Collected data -

# # #

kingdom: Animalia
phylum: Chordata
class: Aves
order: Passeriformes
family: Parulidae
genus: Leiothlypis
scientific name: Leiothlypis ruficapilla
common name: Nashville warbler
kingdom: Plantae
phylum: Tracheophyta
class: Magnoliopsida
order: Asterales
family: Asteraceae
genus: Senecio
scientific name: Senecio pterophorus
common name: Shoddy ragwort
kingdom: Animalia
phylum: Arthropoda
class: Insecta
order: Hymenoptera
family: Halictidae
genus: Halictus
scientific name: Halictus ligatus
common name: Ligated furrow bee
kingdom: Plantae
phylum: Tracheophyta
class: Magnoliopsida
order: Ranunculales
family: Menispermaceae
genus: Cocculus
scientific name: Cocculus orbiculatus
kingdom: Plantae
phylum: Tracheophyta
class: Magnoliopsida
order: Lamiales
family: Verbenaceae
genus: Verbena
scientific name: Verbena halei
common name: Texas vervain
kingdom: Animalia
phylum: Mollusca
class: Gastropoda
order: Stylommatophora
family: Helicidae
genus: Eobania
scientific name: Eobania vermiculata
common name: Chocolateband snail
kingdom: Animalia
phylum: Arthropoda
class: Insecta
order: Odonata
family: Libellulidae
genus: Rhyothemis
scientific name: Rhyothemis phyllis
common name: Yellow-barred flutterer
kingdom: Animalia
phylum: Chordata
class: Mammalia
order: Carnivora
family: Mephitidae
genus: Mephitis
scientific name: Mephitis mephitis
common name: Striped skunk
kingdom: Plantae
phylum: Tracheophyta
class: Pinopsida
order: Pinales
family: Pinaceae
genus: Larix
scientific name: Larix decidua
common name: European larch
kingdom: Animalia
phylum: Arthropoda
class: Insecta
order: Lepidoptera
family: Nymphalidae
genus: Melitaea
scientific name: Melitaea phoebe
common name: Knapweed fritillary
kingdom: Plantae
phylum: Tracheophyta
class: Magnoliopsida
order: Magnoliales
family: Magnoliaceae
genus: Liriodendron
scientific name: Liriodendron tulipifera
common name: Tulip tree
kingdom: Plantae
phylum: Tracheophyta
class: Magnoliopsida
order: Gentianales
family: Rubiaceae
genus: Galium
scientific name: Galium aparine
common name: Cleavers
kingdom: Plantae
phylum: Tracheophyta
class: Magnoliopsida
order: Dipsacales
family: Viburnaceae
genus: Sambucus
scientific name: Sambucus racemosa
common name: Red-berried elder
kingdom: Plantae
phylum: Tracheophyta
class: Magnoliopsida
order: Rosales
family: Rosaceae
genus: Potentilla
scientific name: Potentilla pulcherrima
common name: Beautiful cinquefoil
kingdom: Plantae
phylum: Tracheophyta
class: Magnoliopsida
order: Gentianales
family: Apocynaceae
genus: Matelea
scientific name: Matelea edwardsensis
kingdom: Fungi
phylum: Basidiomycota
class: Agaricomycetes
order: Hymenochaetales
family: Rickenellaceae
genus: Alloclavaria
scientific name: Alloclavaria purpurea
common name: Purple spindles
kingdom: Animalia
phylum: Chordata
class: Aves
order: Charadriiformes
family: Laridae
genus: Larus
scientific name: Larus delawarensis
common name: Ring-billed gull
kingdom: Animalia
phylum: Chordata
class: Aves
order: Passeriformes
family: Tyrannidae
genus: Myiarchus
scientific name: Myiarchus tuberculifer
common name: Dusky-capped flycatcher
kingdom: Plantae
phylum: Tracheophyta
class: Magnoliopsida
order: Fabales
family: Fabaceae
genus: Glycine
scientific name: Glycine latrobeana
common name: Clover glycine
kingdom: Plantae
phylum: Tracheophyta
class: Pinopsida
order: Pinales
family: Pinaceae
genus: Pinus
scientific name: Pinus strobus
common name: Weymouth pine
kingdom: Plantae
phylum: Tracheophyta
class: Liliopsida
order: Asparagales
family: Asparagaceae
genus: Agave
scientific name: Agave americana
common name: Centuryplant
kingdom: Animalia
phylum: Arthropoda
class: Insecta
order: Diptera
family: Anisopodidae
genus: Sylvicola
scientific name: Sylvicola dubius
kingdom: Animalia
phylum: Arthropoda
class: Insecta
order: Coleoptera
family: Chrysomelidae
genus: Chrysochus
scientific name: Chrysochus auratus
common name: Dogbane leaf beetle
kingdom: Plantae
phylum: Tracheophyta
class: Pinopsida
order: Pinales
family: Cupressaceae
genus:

# # #

EXERCISE AIM - Please copy out all the items above again, substituting "vernacular name" for "common name" and leaving everything else unchanged.

FULL RESPONSE -
kingdom: Animalia
phylum: Chordata
class: Aves
order: Passeriformes
family: Parulidae
genus: Leiothlypis
scientific name: Leiothlypis ruficapilla
vernacular name: Nashville warbler
kingdom: Plantae
phylum: Tracheophyta
class: Magnoliopsida
order: Asterales
family: Asteraceae
genus: Senecio
scientific name: Senecio pterophorus
vernacular name: Shoddy ragwort
kingdom: Animalia
phylum: Arthropoda
class: Insecta
order: Hymenoptera
family: Halictidae
genus: Halictus
scientific name: Halictus ligatus
vernacular name: Ligated furrow bee
kingdom: Plantae
phylum: Tracheophyta
class: Magnoliopsida
order: Ranunculales
family: Menispermaceae
genus: Cocculus
scientific name: Cocculus orbiculatus
kingdom: Plantae
phylum: Tracheophyta
class: Magnoliopsida
order: Lamiales
family: Verbenaceae
genus: Verbena
scientific name: Verbena halei
vernacular name: Texas vervain
kingdom: Animalia
phylum: Mollusca
class: Gastropoda
order: Stylommatophora
family: Helicidae
genus: Eobania
scientific name: Eobania vermiculata
vernacular name: Chocolateband snail
kingdom: Animalia
phylum: Arthropoda
class: Insecta
order: Odonata
family: Libellulidae
genus: Rhyothemis
scientific name: Rhyothemis phyllis
vernacular name: Yellow-barred flutterer
kingdom: Animalia
phylum: Chordata
class: Mammalia
order: Carnivora
family: Mephitidae
genus: Mephitis
scientific name: Mephitis mephitis
vernacular name: Striped skunk
kingdom: Plantae
phylum: Tracheophyta
class: Pinopsida
order: Pinales
family: Pinaceae
genus: Larix
scientific name: Larix decidua
vernacular name: European larch
kingdom: Animalia
phylum: Arthropoda
class: Insecta
order: Lepidoptera
family: Nymphalidae
genus: Melitaea
scientific name: Melitaea phoebe
vernacular name: Knapweed fritillary
kingdom: Plantae
phylum: Tracheophyta
class: Magnoliopsida
order: Magnoliales
family: Magnoliaceae
genus: Liriodendron
scientific name: Liriodendron tulipifera
vernacular name: Tulip tree
kingdom: Plantae
phylum: Tracheophyta
class: Magnoliopsida
order: Gentianales
family: Rubiaceae
genus: Galium
scientific name: Galium aparine
vernacular name: Cleavers
kingdom: Plantae
phylum: Tracheophyta
class: Magnoliopsida
order: Dipsacales
family: Viburnaceae
genus: Sambucus
scientific name: Sambucus racemosa
vernacular name: Red-berried elder
kingdom: Plantae
phylum: Tracheophyta
class: Magnoliopsida
order: Rosales
family: Rosaceae
genus: Potentilla
scientific name: Potentilla pulcherrima
vernacular name: Beautiful cinquefoil
kingdom: Plantae
phylum: Tracheophyta
class: Magnoliopsida
order: Gentianales
family: Apocynaceae
genus: Matelea
scientific name: Matelea edwardsensis
kingdom: Fungi
phylum: Basidiomycota
class: Agaricomycetes
order: Hymenochaetales
family: Rickenellaceae
genus: Alloclavaria
scientific name: Alloclavaria purpurea
vernacular name: Purple spindles
kingdom: Animalia
phylum: Chordata
class: Aves
order: Charadriiformes
family: Laridae
genus: Larus
scientific name: Larus delawarensis
vernacular name: Ring-billed gull
kingdom: Animalia
phylum: Chordata
class: Aves
order: Passeriformes
family: Tyrannidae
genus: Myiarchus
scientific name: Myiarchus tuberculifer
vernacular name: Dusky-capped flycatcher
kingdom: Plantae
phylum: Tracheophyta
class: Magnoliopsida
order: Fabales
family: Fabaceae
genus: Glycine
scientific name: Glycine latrobeana
vernacular name: Clover glycine
kingdom: Plantae
phylum: Tracheophyta
class: Pinopsida
order: Pinales
family: Pinaceae
genus: Pinus
scientific name: Pinus strobus
vernacular name: Weymouth pine
kingdom: Plantae
phylum: Tracheophyta
class: Liliopsida
order: Asparagales
family: Asparagaceae
genus: Agave
scientific name: Agave americana
vernacular name: Centuryplant
kingdom: Animalia
phylum: Arthropoda
class: Insecta
order: Diptera
family: Anisopodidae
genus: Sylvicola
scientific name: Sylvicola dubius
kingdom: Animalia
phylum: Arthropoda
class: Insecta
order: Coleoptera
family: Chrysomelidae
genus: Chrysochus
scientific name: Chrysochus auratus
vernacular name: Dogbane leaf beetle
kingdom: Plantae
phylum: Tracheophyta
class: Pinopsida
order: Pinales
family: Cupressaceae
genus:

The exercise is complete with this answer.